Regardez d’abord autour de vous
À remarquer
- Cloître gothique
- Arcs brisés
- Cour Renaissance
- Galeries couvertes
L’histoire du lieu
Le nom d’El Carme garde la mémoire de l’établissement carmélite qui se trouvait autrefois derrière la muraille de la ville et qui donna ensuite son nom au quartier qui grandit autour de lui. Les galeries couvertes du cloître gothique, avec leurs arcs brisés, mènent à une autre cour, de style Renaissance ; plus loin subsistent le réfectoire et l’ancien dortoir des moines. Aujourd’hui, entre ces deux cours, se succèdent expositions, spectacles, projections de films et travail des artistes.
À quinze ans, Joaquín Sorolla combinait les cours entre ces murs et le travail dans l’atelier de serrurerie de son oncle José. Après la mort précoce de ses parents, son oncle l’éleva et lui enseigna un métier qui pouvait faire vivre la famille. Sorolla aspirait à un autre avenir : il entra à l’École des beaux-arts de San Carlos, qui occupait l’ancien monastère royal de Notre-Dame du Carmel.
L’école s’installa ici après la fermeture forcée des monastères espagnols dans les années mille huit cent trente. Les professeurs de l’Académie des beaux-arts de San Carlos et les membres de la commission provinciale transportèrent dans El Carme vidé de ses occupants des peintures et des sculptures provenant des établissements supprimés. Ils réunirent environ six cents œuvres, les cataloguèrent et créèrent le premier musée valencien de peinture. Puis l’académie elle-même et son école y furent transférées. Les espaces du monastère se remplirent d’ateliers d’enseignement, tandis que des peintures sauvées d’églises fermées étaient accrochées à côté. Sa fonction muséale préserva le complexe de la démolition qui frappa d’autres établissements religieux valenciens.
Sorolla étudia auprès du paysagiste Gonzalo Salva, qui emmenait les étudiants peindre sur le motif. Parmi les condisciples de Sorolla se trouvait le fils d’Antonio García Peris, l’un des principaux photographes valenciens de l’époque. Cette rencontre procura au jeune artiste un travail rémunéré dans un studio photographique et un endroit où travailler dans l’atelier installé sur le toit de la maison García. Sorolla y rencontra aussi Clotilde, la fille du photographe et sa future épouse.

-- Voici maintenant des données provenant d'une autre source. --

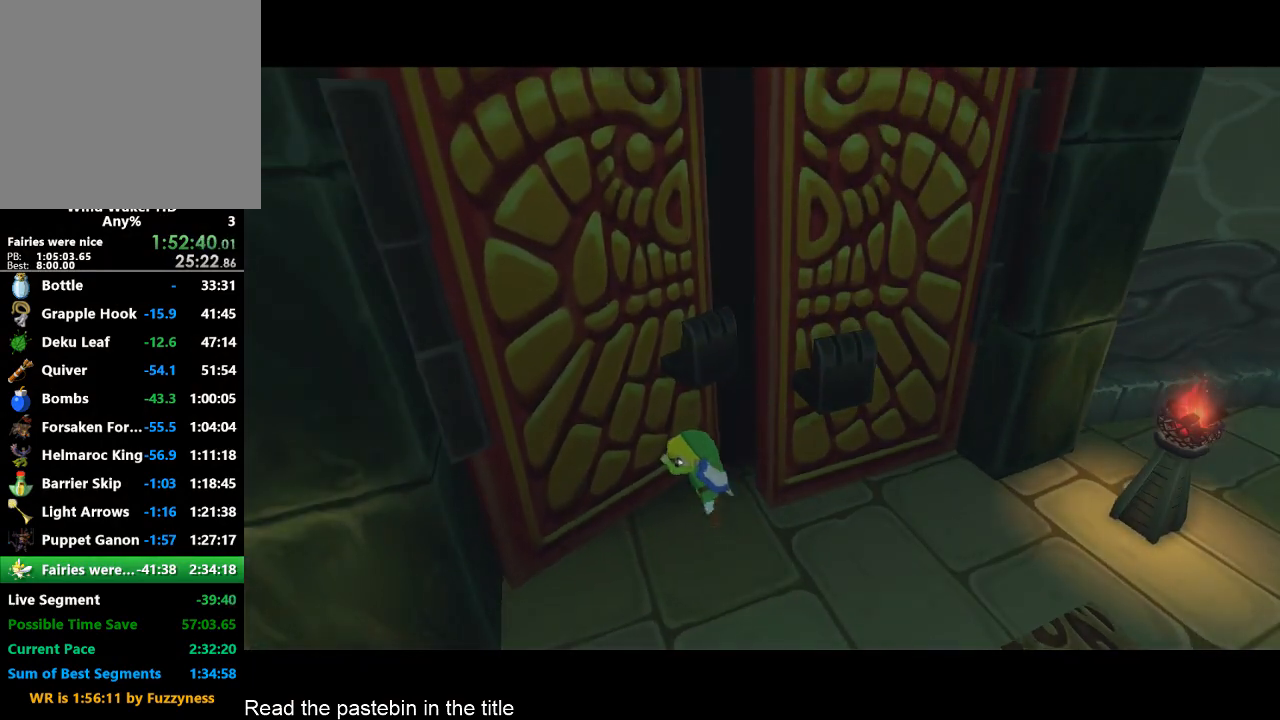
{"buttons": [], "left_stick": "center", "right_stick": "center", "button_events": []}
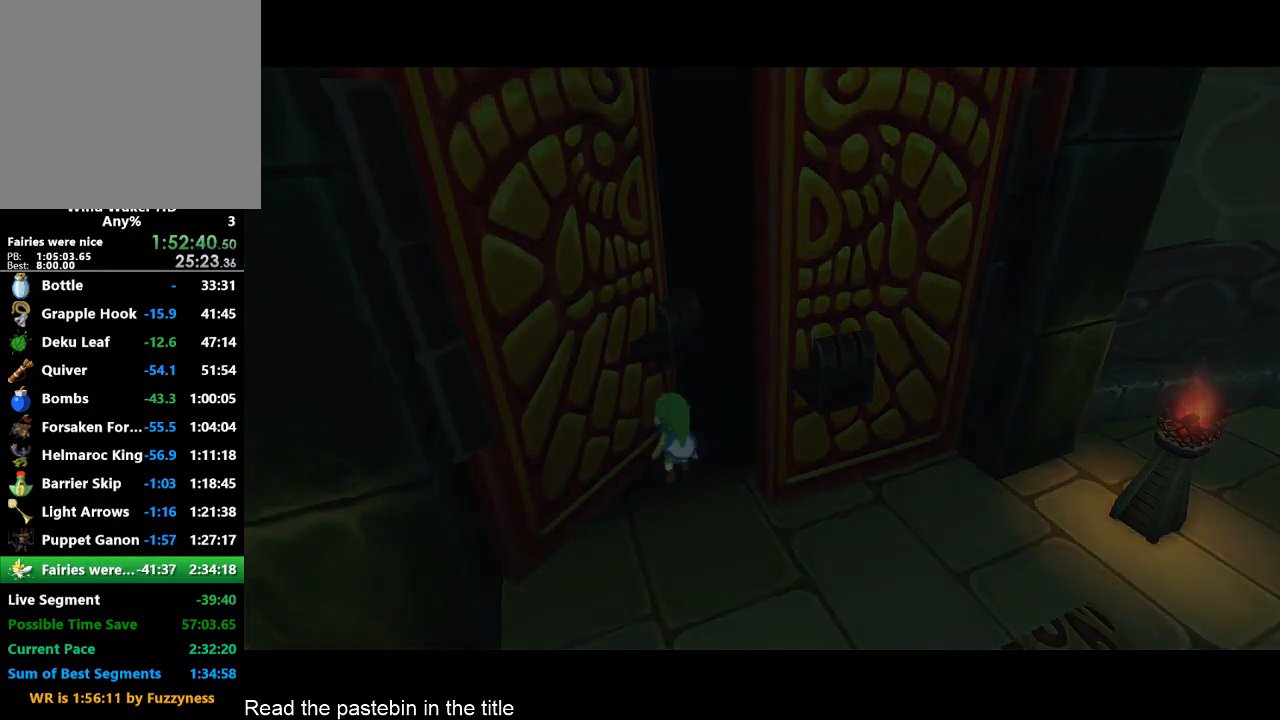
{"buttons": [], "left_stick": "center", "right_stick": "center", "button_events": []}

À vingt et un ans, il tenta d’obtenir une bourse de la province pour étudier à Rome. Les candidats durent réaliser trois travaux de concours. Après le deuxième, ils n’étaient plus que deux ; la dernière œuvre de Sorolla fut une grande scène historique sur la résistance des Valenciens à l’invasion française. Les membres du jury le choisirent à l’unanimité. La bourse permit à Sorolla d’abandonner le métier de serrurier et de partir pour l’Italie déjà en tant qu’artiste professionnel.
Le nom du centre est antérieur à cette histoire. « El Carme » est la forme valencienne du mot « Carmen ». En mille deux cent quatre-vingt-un, les carmes fondèrent ici le monastère royal de Notre-Dame du Carmel. Il se trouvait derrière la muraille de la ville ; plus tard, une partie de la ville grandit autour de lui et reçut le nom d’El Carme. De l’établissement subsistent le cloître gothique avec sa galerie couverte, le réfectoire, l’ancien dortoir des moines et une seconde cour, de style Renaissance.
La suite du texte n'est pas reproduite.